Animal Production Science Animal Production Science Society
Food, fibre and pharmaceuticals from animals
RESEARCH ARTICLE

The red macroalgae Asparagopsis taxiformis is a potent natural antimethanogenic that reduces methane production during in vitro fermentation with rumen fluid

Robert D. Kinley A C , Rocky de Nys B , Matthew J. Vucko B , Lorenna Machado B and Nigel W. Tomkins A
+ Author Affiliations
- Author Affiliations

A CSIRO Agriculture, Australian Tropical Science and Innovation Precinct, James Cook University, Townsville, Qld 4811, Australia.

B MACRO-Centre for Macroalgal Resources and Biotechnology, College of Marine and Environmental Sciences, James Cook University, Townsville, Qld 4811, Australia.

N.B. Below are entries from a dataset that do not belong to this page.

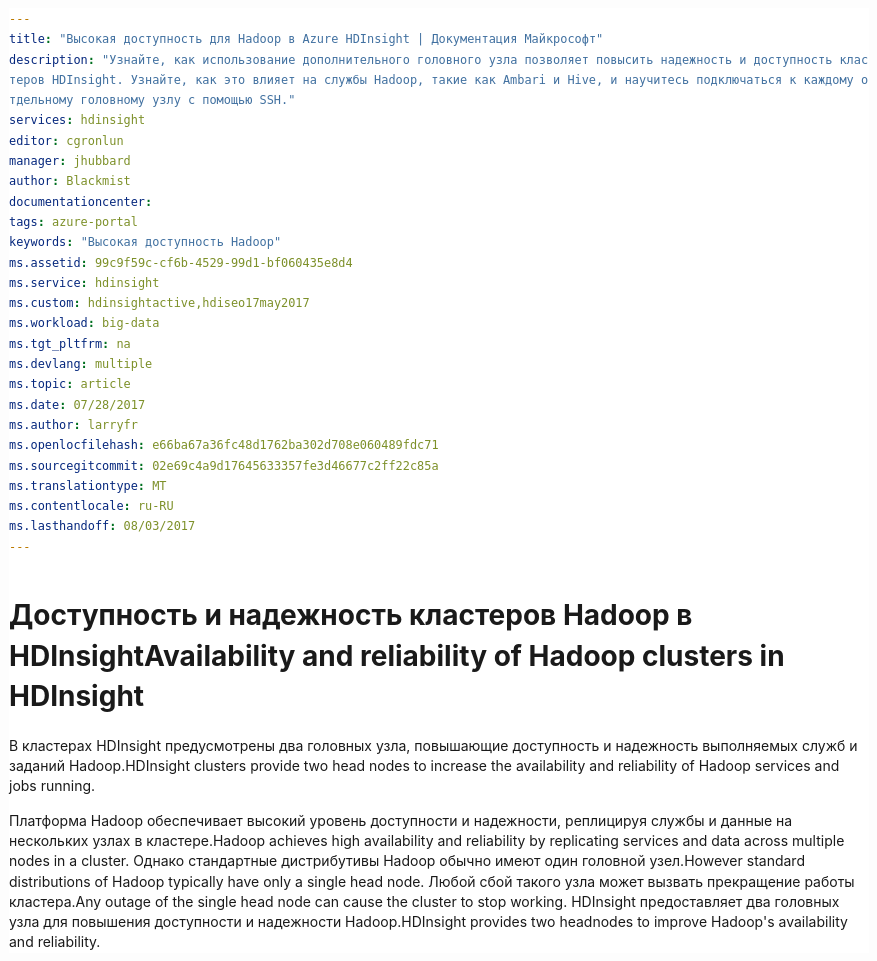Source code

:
 ```yaml
---
title: "Высокая доступность для Hadoop в Azure HDInsight | Документация Майкрософт"
description: "Узнайте, как использование дополнительного головного узла позволяет повысить надежность и доступность кластеров HDInsight. Узнайте, как это влияет на службы Hadoop, такие как Ambari и Hive, и научитесь подключаться к каждому отдельному головному узлу с помощью SSH."
services: hdinsight
editor: cgronlun
manager: jhubbard
author: Blackmist
documentationcenter: 
tags: azure-portal
keywords: "Высокая доступность Hadoop"
ms.assetid: 99c9f59c-cf6b-4529-99d1-bf060435e8d4
ms.service: hdinsight
ms.custom: hdinsightactive,hdiseo17may2017
ms.workload: big-data
ms.tgt_pltfrm: na
ms.devlang: multiple
ms.topic: article
ms.date: 07/28/2017
ms.author: larryfr
ms.openlocfilehash: e66ba67a36fc48d1762ba302d708e060489fdc71
ms.sourcegitcommit: 02e69c4a9d17645633357fe3d46677c2ff22c85a
ms.translationtype: MT
ms.contentlocale: ru-RU
ms.lasthandoff: 08/03/2017
---
```

# <a name="availability-and-reliability-of-hadoop-clusters-in-hdinsight"></a><span data-ttu-id="0316a-105">Доступность и надежность кластеров Hadoop в HDInsight</span><span class="sxs-lookup"><span data-stu-id="0316a-105">Availability and reliability of Hadoop clusters in HDInsight</span></span>

<span data-ttu-id="0316a-106">В кластерах HDInsight предусмотрены два головных узла, повышающие доступность и надежность выполняемых служб и заданий Hadoop.</span><span class="sxs-lookup"><span data-stu-id="0316a-106">HDInsight clusters provide two head nodes to increase the availability and reliability of Hadoop services and jobs running.</span></span>

<span data-ttu-id="0316a-107">Платформа Hadoop обеспечивает высокий уровень доступности и надежности, реплицируя службы и данные на нескольких узлах в кластере.</span><span class="sxs-lookup"><span data-stu-id="0316a-107">Hadoop achieves high availability and reliability by replicating services and data across multiple nodes in a cluster.</span></span> <span data-ttu-id="0316a-108">Однако стандартные дистрибутивы Hadoop обычно имеют один головной узел.</span><span class="sxs-lookup"><span data-stu-id="0316a-108">However standard distributions of Hadoop typically have only a single head node.</span></span> <span data-ttu-id="0316a-109">Любой сбой такого узла может вызвать прекращение работы кластера.</span><span class="sxs-lookup"><span data-stu-id="0316a-109">Any outage of the single head node can cause the cluster to stop working.</span></span> <span data-ttu-id="0316a-110">HDInsight предоставляет два головных узла для повышения доступности и надежности Hadoop.</span><span class="sxs-lookup"><span data-stu-id="0316a-110">HDInsight provides two headnodes to improve Hadoop's availability and reliability.</span></span>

C Corresponding author. Email: rob.kinley@csiro.au

Animal Production Science 56(3) 282-289 https://doi.org/10.1071/AN15576
Submitted: 14 September 2015  Accepted: 23 November 2015   Published: 9 February 2016

Abstract

Livestock feed modification is a viable method for reducing methane emissions from ruminant livestock. Ruminant enteric methane is responsible approximately to 10% of greenhouse gas emissions in Australia. Some species of macroalgae have antimethanogenic activity on in vitro fermentation. This study used in vitro fermentation with rumen inoculum to characterise increasing inclusion rates of the red macroalga Asparagopsis taxiformis on enteric methane production and digestive efficiency throughout 72-h fermentations. At dose levels ≤1% of substrate organic matter there was minimal effect on gas and methane production. However, inclusion ≥2% reduced gas and eliminated methane production in the fermentations indicating a minimum inhibitory dose level. There was no negative impact on substrate digestibility for macroalgae inclusion ≤5%, however, a significant reduction was observed with 10% inclusion. Total volatile fatty acids were not significantly affected with 2% inclusion and the acetate levels were reduced in favour of increased propionate and, to a lesser extent, butyrate which increased linearly with increasing dose levels. A barrier to commercialisation of Asparagopsis is the mass production of this specific macroalgal biomass at a scale to provide supplementation to livestock. Another area requiring characterisation is the most appropriate method for processing (dehydration) and feeding to livestock in systems with variable feed quality and content. The in vitro assessment method used here clearly demonstrated that Asparagopsis can inhibit methanogenesis at very low inclusion levels whereas the effect in vivo has yet to be confirmed.

Additional keyword: greenhouse gas, ruminant, seaweed.